Nothing serious? Tell that to my co-worker. He was 4 rooms down from the service panel and was working on his computer when the lightning hit. He now has a fried laptop.

Sure, it's not "babies hanging out of the window" serious, but it sure screwed up his day.


Mooselet said...

Reminds me of college, and the numerous times the fire alarms were set off (often 4-5 times a night on weekends). You'd trundle outside and wait until the fire crews gave it the all clear. Since it was a three story dorm, many a time we simply hid under the covers when the RA's came banging on the door on a cold winter's night.

yoo hoo said...

America, the land of inopportune over reaction! Do you have a particular musical score that you would set this scene too?

Heather said...

Reminds me of my wedding night...

Seriously, the hotel across the street had someone pull the alarm at 4 am on my wedding night/morning. We did not appreciate the early awakening.

My Mom graciously cut the piece out of the paper that lists the fire calls. What a nice momento of that lovely morning.

Anonymous said...

Reminds me of the time I was standing in your sister's bedroom doorway, and lightning hit the house & a bolt traveled right across the room--missing your sister by inches. Then we smelled smoke--called the fire dept--they came charging in, looked EVERYWHERE and finally decided it was the wiring in the walls that had gotten burned out when the lightning grounded itself in an electric outlet and traveled thru the whole house--even burning out the electric stove in the other end of the house. VERY scarey!!!

yellojkt said...

I would be pissed at having a good night's sleep ruined. And I feel real sorry for the laptop.

Waya said...

So, did you see anyone with nice lingerie on while waiting around for the fire dept?!

Jeff and Charli Lee said...

mooselet - I so wanted to hide under the covers until it passed - but the alarms were making my ears bleed!

blog-o-licious - Hmmm. Maybe Chariots of Fire?

heather - Maybe they pulled the alarm on you two - BECAUSE IT WAS TOO HOT IN YOUR HOTEL ROOM?!

mom - I know, that was so cool. We always had the "legend of the lightning strike" story when we were kids. Apparently we still do!

yellojkt - Thanks, the laptop appreciates your sympathy.

waya - No, but there was a guy standing in lobby in just his boxers. Nothing else. Honest.

Heather said...

Cough cough. Yeah, that's probably it. Too hot in our hotel room. Yeah.

Thanks for stopping by my blog!

Karl said...

But you were TEMPTED to jump out the window, right? Come on, give me something exciting after all those loud alarms and stuff.

Anonymous said...

No fire rescue for burt-out laptops, huh?

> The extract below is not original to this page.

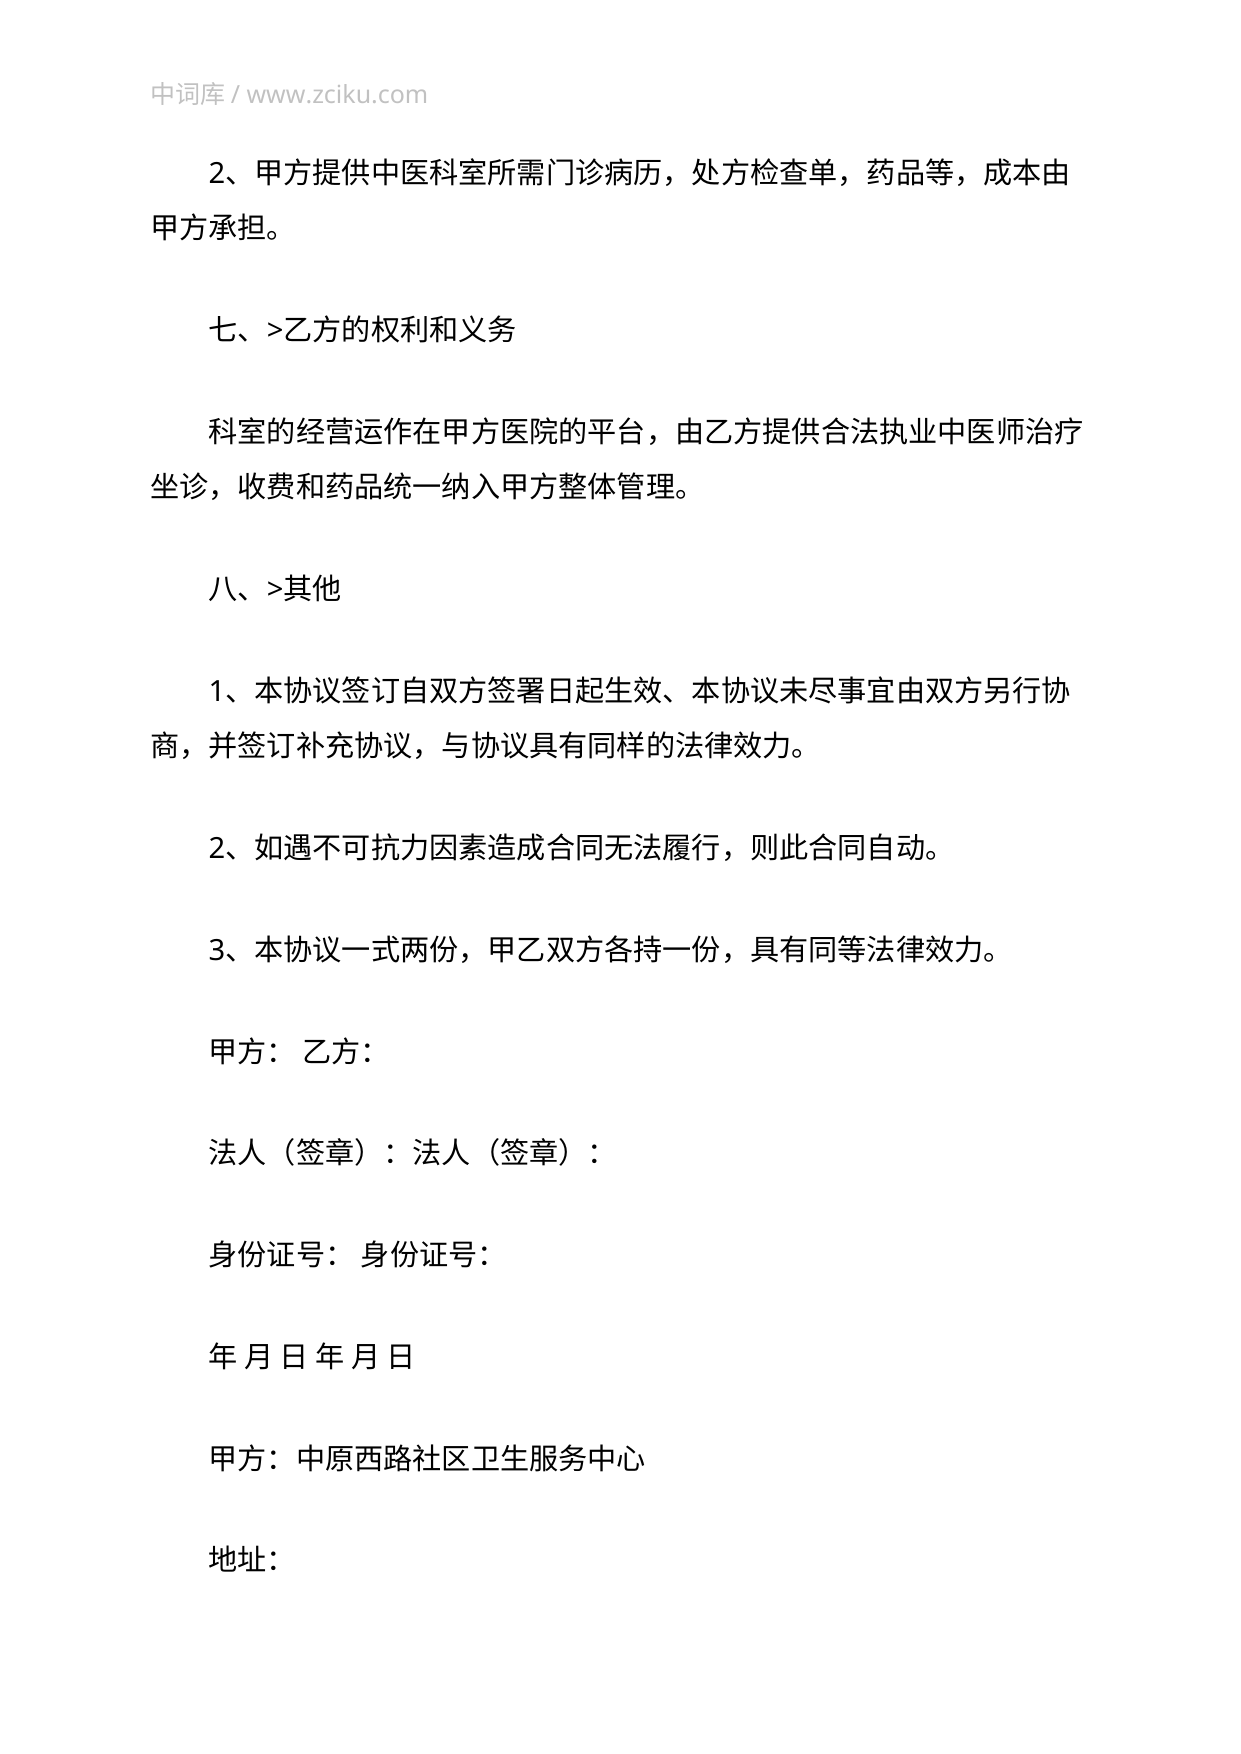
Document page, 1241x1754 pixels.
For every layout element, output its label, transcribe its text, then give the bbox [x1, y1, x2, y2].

We have so many fire alarms where I work over burnt popcorn that I don't even hear them anymore.

What's so funny? said...

First, you're a lucky bastard that blogger lets you upload pics. I've given up on that.

Second, the whole babies out the window thing? I kept thinking Michael Jackson was there too.

Anonymous said...

Yikes! Now I'm glad you weren't in the jacuzzi. Fumbling madly for your p.j.'s in the dark with the fire alarm wailing while soaking wet would not have been fun!

but Momma said...

Honestly! And my husband can't figure out why I like to sleep fully dressed? What if there was a fire?